In [1]:
import csv
import nltk
import re
import string
from collections import defaultdict
from nltk.stem.porter import PorterStemmer

nltk.download('stopwords')

[nltk_data] Downloading package stopwords to /Users/jh/nltk_data...
[nltk_data]   Package stopwords is already up-to-date!


True

In [2]:
# ID Mapping
ridToIdx = {}
with open('Mapping_recipe_id.csv', mode='r', encoding='utf-8') as fr:
    reader = csv.DictReader(fr)
    for row in reader:
        ridToIdx[row['recipe_id']] = row['new_recipe_id']

uidToIdx = {}
with open('Mapping_user_id.csv', mode='r', encoding='utf-8') as fr:
    reader = csv.DictReader(fr)
    for row in reader:
        uidToIdx[row['user_id']] = row['new_user_id']

In [9]:
stop_words = set(nltk.corpus.stopwords.words('english'))
punctuation = set(string.punctuation)
stemmer = PorterStemmer()

In [11]:
# Text Preprocessing
def preprocess_text(text):
    text = ''.join([c.lower() if c not in punctuation else ' ' for c in text])
    tokens = text.split()
    tokens = [stemmer.stem(word) for word in tokens if word not in stop_words and not re.search(r'\d', word)]
    return ' '.join(tokens)

In [13]:
# Process RAW_recipes.csv
with open("RAW_recipes.csv", mode='r', encoding='utf-8') as fr, \
    open('RAW_recipes_textProc.csv', mode='w', encoding='utf-8', newline='') as fw:
    reader = csv.DictReader(fr)
    writer = csv.DictWriter(fw, fieldnames=reader.fieldnames)
    writer.writeheader()
    for row in reader:
        row['description'] = preprocess_text(row['description'])
        row['steps'] = preprocess_text(row['steps'])
        writer.writerow(row)

In [17]:
# Process RAW_interactions.csv
with open("RAW_interactions.csv", mode='r', encoding='utf-8') as fr, \
    open('RAW_interactions_textProc.csv', mode='w', encoding='utf-8', newline='') as fw:
    reader = csv.DictReader(fr)
    writer = csv.DictWriter(fw, fieldnames=reader.fieldnames)
    writer.writeheader()
    for row in reader:
        row['user_id'] = uidToIdx[row['user_id']]
        row['recipe_id'] = ridToIdx[row['recipe_id']]
        row['review'] = preprocess_text(row['review'])
        writer.writerow(row)

In [18]:
# Stem Word Mapping for Reviews
stemWords = {}
wIdx = 0
with open('RAW_interactions_textProc.csv', mode='r', encoding='utf-8') as fr:
    reader = csv.DictReader(fr)
    for row in reader:
        words = row['review'].split()
        for word in words:
            if word not in stemWords:
                stemWords[word] = [wIdx, 1]
                wIdx += 1
            else:
                stemWords[word][1] += 1

In [23]:
# Sort and Save Stem Word Statistics - Interactions
sorted_stemWords = sorted(stemWords.items(), key=lambda x: x[1][1], reverse=True)

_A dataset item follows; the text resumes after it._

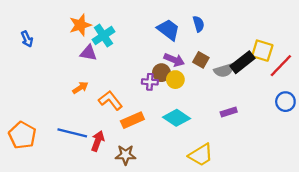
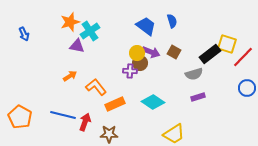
gray semicircle: (224, 70) -> (194, 74), moved
yellow circle: (175, 80) -> (137, 53), moved

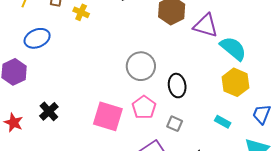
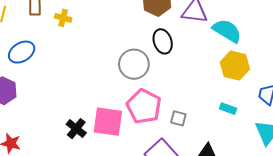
black ellipse: (177, 86) -> (163, 41), moved
pink pentagon: (144, 107) -> (144, 106), size x1.4
black cross: (49, 111) -> (76, 129), moved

with open('Stat_interaction_stemword.csv', mode='w', encoding='utf-8', newline='') as fw:
    fieldnames = ['word', 'word_id', 'frequency']
    writer = csv.DictWriter(fw, fieldnames=fieldnames)
    writer.writeheader()
    for word, values in sorted_stemWords:
        writer.writerow({'word': word, 'word_id': values[0], 'frequency': values[1]})